Collected data

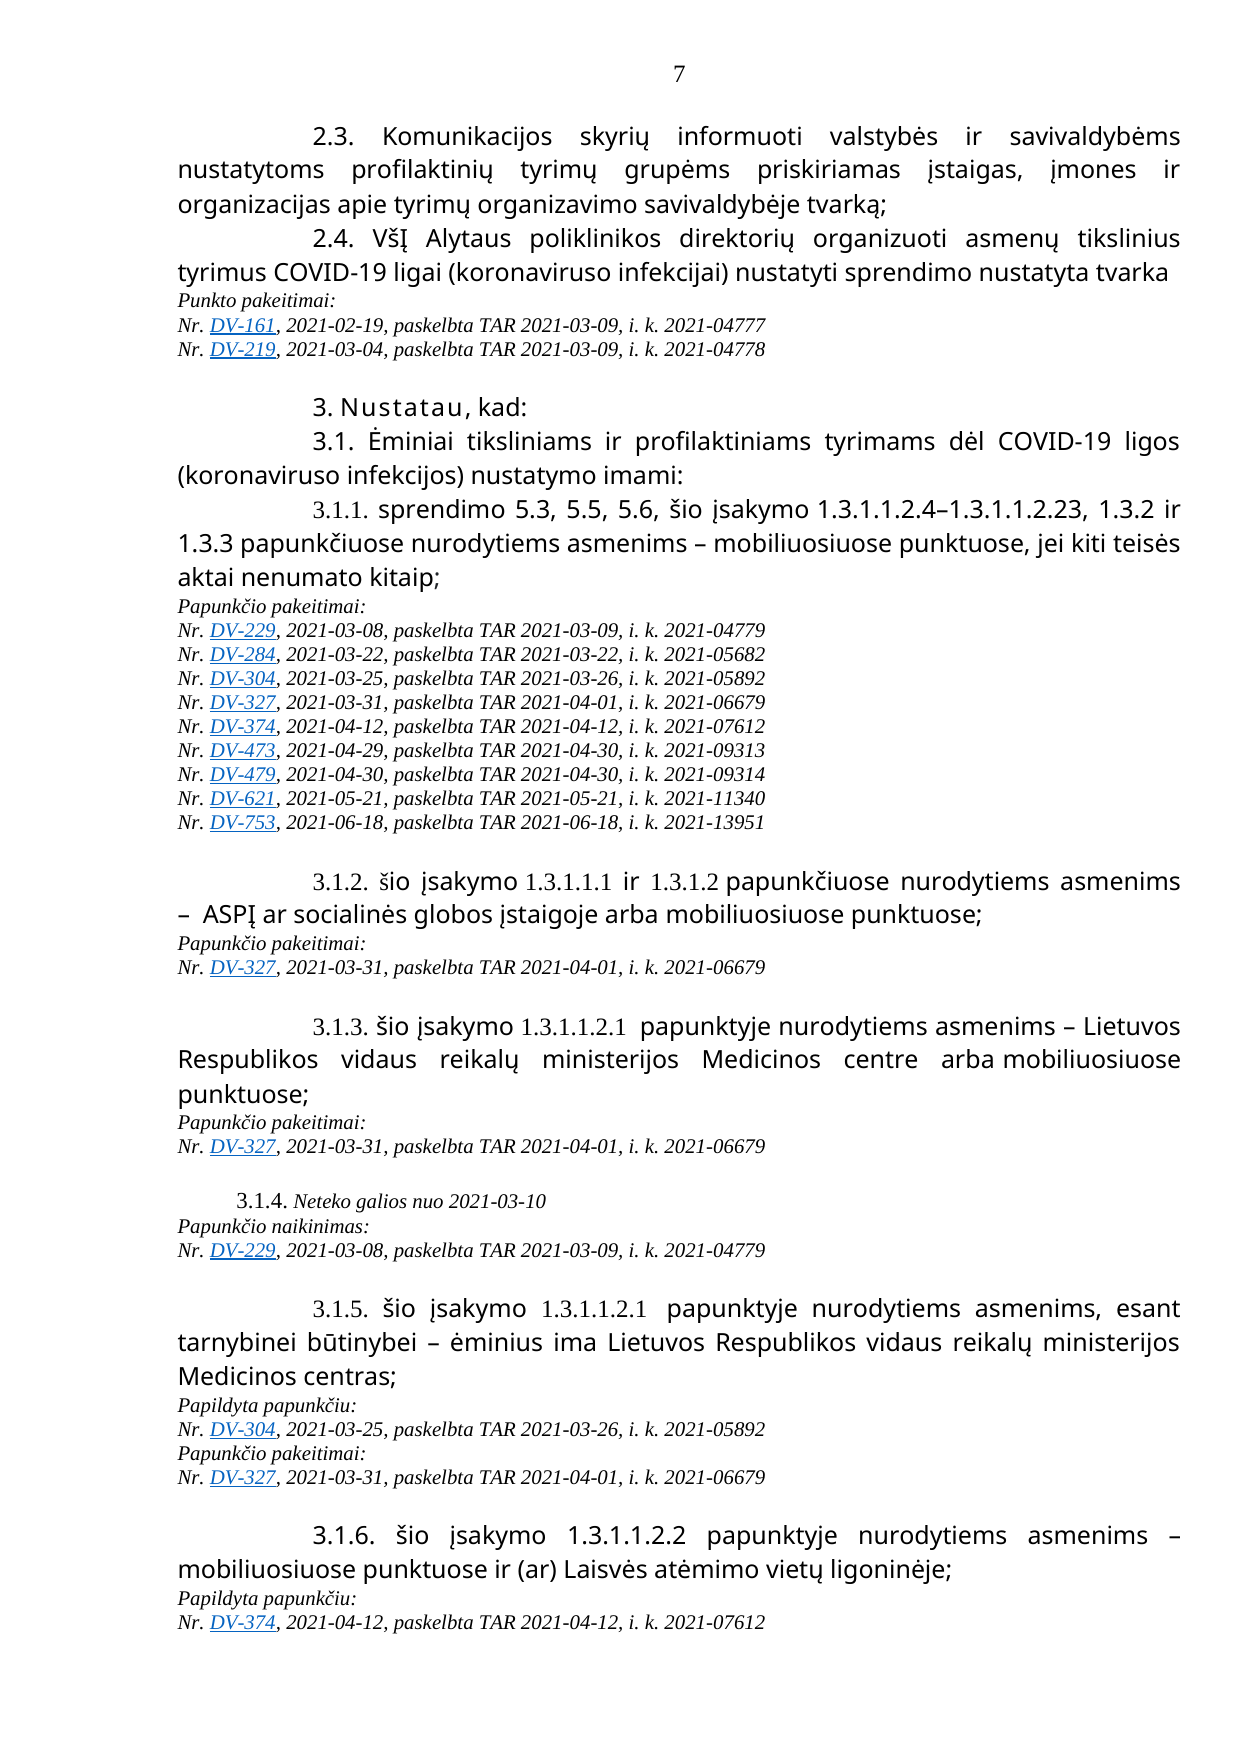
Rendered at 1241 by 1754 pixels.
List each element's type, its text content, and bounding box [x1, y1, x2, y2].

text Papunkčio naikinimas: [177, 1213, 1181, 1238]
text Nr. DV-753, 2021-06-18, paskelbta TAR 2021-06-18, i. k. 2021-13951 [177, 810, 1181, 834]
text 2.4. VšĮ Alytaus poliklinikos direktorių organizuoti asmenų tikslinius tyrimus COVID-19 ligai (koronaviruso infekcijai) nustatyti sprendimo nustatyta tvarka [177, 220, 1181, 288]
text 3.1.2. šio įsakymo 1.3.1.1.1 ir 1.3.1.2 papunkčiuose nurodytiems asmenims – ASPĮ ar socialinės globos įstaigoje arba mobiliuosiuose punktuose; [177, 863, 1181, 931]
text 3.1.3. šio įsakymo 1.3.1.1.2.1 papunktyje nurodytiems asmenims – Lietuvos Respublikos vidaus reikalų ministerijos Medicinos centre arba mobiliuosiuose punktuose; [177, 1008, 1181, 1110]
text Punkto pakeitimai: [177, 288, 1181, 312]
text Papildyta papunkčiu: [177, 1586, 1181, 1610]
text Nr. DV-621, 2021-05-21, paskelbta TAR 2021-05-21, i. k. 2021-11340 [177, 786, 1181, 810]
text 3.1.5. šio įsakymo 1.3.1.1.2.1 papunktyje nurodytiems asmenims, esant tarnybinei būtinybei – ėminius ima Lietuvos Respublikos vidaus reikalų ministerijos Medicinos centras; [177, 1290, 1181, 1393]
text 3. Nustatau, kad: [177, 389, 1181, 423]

## [ABOUT THIS TASK]
What is needed is every line from the data above that includes the string "paskelbta", copied out.

## [EXERCISE RESPONSE]
text Nr. DV-753, 2021-06-18, paskelbta TAR 2021-06-18, i. k. 2021-13951 [177, 810, 1181, 834]
text Nr. DV-621, 2021-05-21, paskelbta TAR 2021-05-21, i. k. 2021-11340 [177, 786, 1181, 810]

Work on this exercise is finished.